HTTP_AUTH_USER="mediagoblin" # change this to a username you choose
HTTP_AUTH_PASS="goblinmedia" # change this to a password you choose

# Title you want for your MediaGoblin server.
HTML_TITLE="My Demo MediaGoblin Server"

heroku container:push web \
    --app "$HEROKU_APP_NAME" \
    --arg "HTTP_AUTH_USER=${HTTP_AUTH_USER},HTTP_AUTH_PASS=${HTTP_AUTH_PASS},GCS_BUCKET=${BUCKET_NAME},MEDIAGOBLIN_DB_URL=${MEDIAGOBLIN_DB_URL},HTML_TITLE=${HTML_TITLE}"

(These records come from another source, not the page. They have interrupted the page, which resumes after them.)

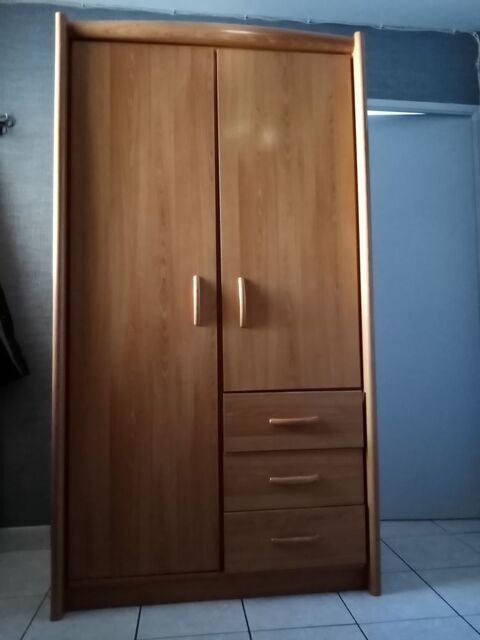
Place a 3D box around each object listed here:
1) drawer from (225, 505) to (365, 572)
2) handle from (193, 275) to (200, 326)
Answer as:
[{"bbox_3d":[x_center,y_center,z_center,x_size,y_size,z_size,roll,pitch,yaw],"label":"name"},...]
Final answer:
[{"bbox_3d":[0.171,0.756,1.846,0.488,0.196,0.450,-1,-3,-6],"label":"drawer"},{"bbox_3d":[-0.146,-0.065,1.629,0.024,0.175,0.032,-1,-3,-6],"label":"handle"}]

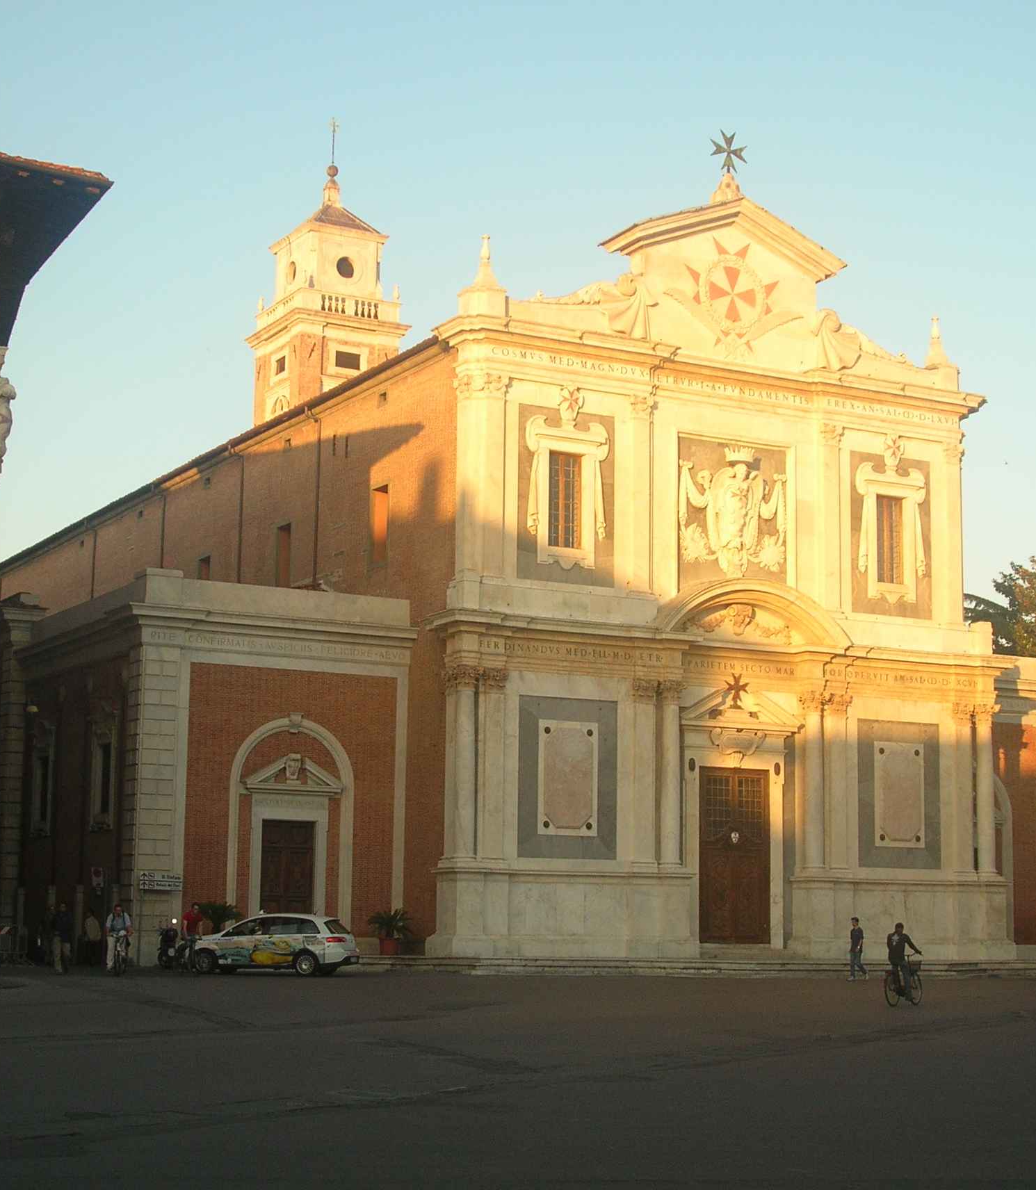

heroku container:release --app "$HEROKU_APP_NAME" web && \
  printf "Your app is live at https://${HEROKU_APP_NAME}.herokuapp.com/\n"

If all went well, you should see the URL of your new MediaGoblin instance like this:

Your app is live at https://mediagoblin-v5lmqis51k.herokuapp.com/
Note: Because you’re using Heroku’s free tier, Heroku launches your MediaGoblin instance on-demand when you request it in the browser. This means that your first page load will take 30-60 seconds and you my see an HTTP 502 Gateway timeout error. This is normal. After the app is serving, it will be quick and responsive until you let it sit idle for a few hours.

I’ve published mine, though in the interest of limiting shenanigans, I’ve disabled the ability to log in as MediaGoblin’s admin user:

Bonus: Share individual videos

If you’re using this process to store family videos, you probably want your family to have the ability to browse and access all videos, but sometimes you want to share individual videos with others without giving them access to your entire collection.

If you want to do that, click the “Original file” link in the MediaGoblin interface:

This will give the guest access to that individual file, but because of the way you configured Google Cloud Storage bucket permissions, they won’t be able to explore the library and access other videos.

The “original file” link gives you a URL that looks like this:

As you can see, given the above URL, you can watch that single video, but it’s not possible to explore the bucket to find other videos.


Source code

Repository Description
MediaGoblin Mirror of the MediaGoblin core repo + Circle CI configuration.

The branch mtlynch-custom has custom fixes for my instance (replaces their old video player and trims some parts of their UI that I don’t need).
mediagoblin-docker Builds a Docker image for MediaGoblin.

The branch mtlynch-custom builds with my customizations, which include pointing to a Google Cloud Storage bucket and adding HTTP Basic Authentication.
process-home-videos Python scripts for chopping up raw video files into clips and then publishing those clips to MediaGoblin.